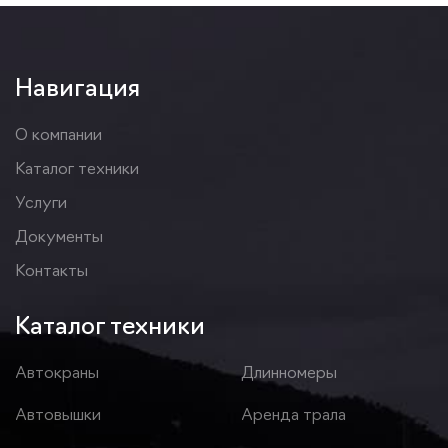
Навигация
О компании
Каталог техники
Услуги
Документы
Контакты
Каталог техники
Автокраны
Длинномеры
Автовышки
Аренда трала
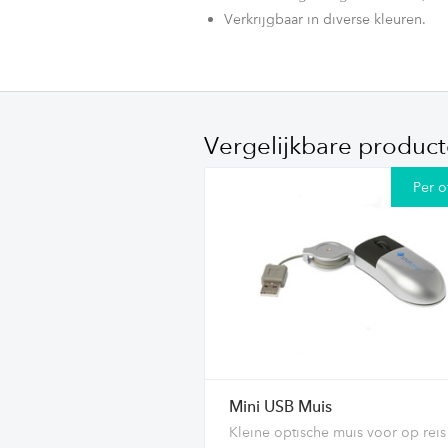
Verkrijgbaar in diverse kleuren.
Vergelijkbare produc
Per o
Mini USB Muis
Kleine optische muis voor op reis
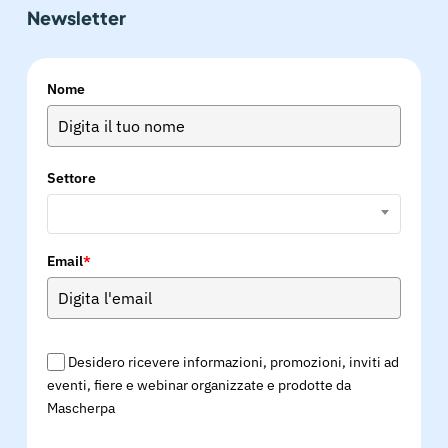
Newsletter
Nome
Settore
Email
*
Desidero ricevere informazioni, promozioni, inviti ad
eventi, fiere e webinar organizzate e prodotte da
Mascherpa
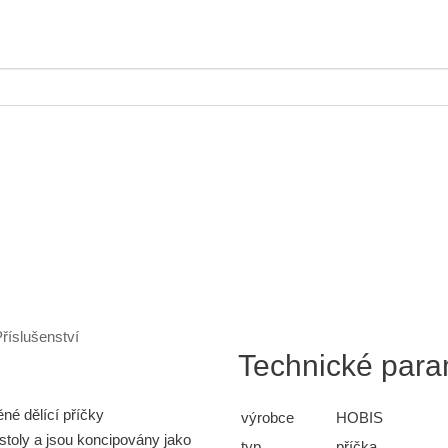
říslušenství
Technické para
né dělící příčky
výrobce
HOBIS
toly a jsou koncipovány jako
typ
příčka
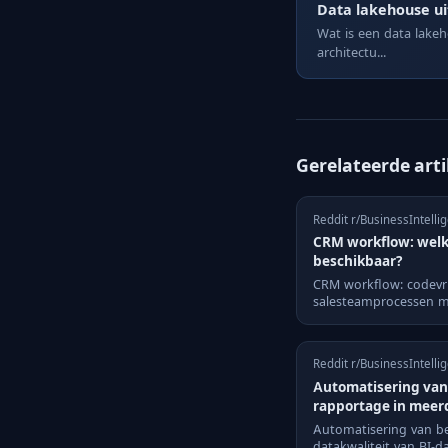
Data lakehouse u
Wat is een data lake
architectu...
Gerelateerde art
Reddit r/BusinessIntellig
CRM workflow: welke
beschikbaar?
CRM workflow: codevri
salesteamprocessen 
Reddit r/BusinessIntelli
Automatisering van
rapportage in meer
Automatisering van be
datakwaliteit van BI-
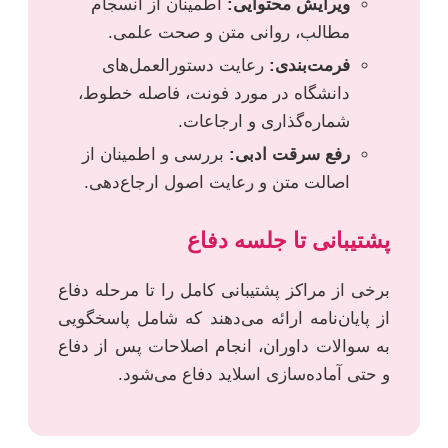
ویرایش محتوایی:
اطمینان از انسجام
مطالب، روانی متن و صحت علمی.
فرمت‌بندی:
رعایت دستورالعمل‌های
دانشگاه در مورد فونت، فاصله خطوط،
شماره‌گذاری و ارجاعات.
رفع سرقت ادبی:
بررسی و اطمینان از
اصالت متن و رعایت اصول ارجاع‌دهی.
پشتیبانی تا جلسه دفاع
برخی از مراکز پشتیبانی کامل را تا مرحله دفاع
از پایان‌نامه ارائه می‌دهند که شامل پاسخگویی
به سوالات داوران، انجام اصلاحات پس از دفاع
و حتی آماده‌سازی اسلاید دفاع می‌شود.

Action item: Show every line above that contains the word "دفاع", treating uppercase and lowercase letters as different.

Response area:
پشتیبانی تا جلسه دفاع
برخی از مراکز پشتیبانی کامل را تا مرحله دفاع
به سوالات داوران، انجام اصلاحات پس از دفاع
و حتی آماده‌سازی اسلاید دفاع می‌شود.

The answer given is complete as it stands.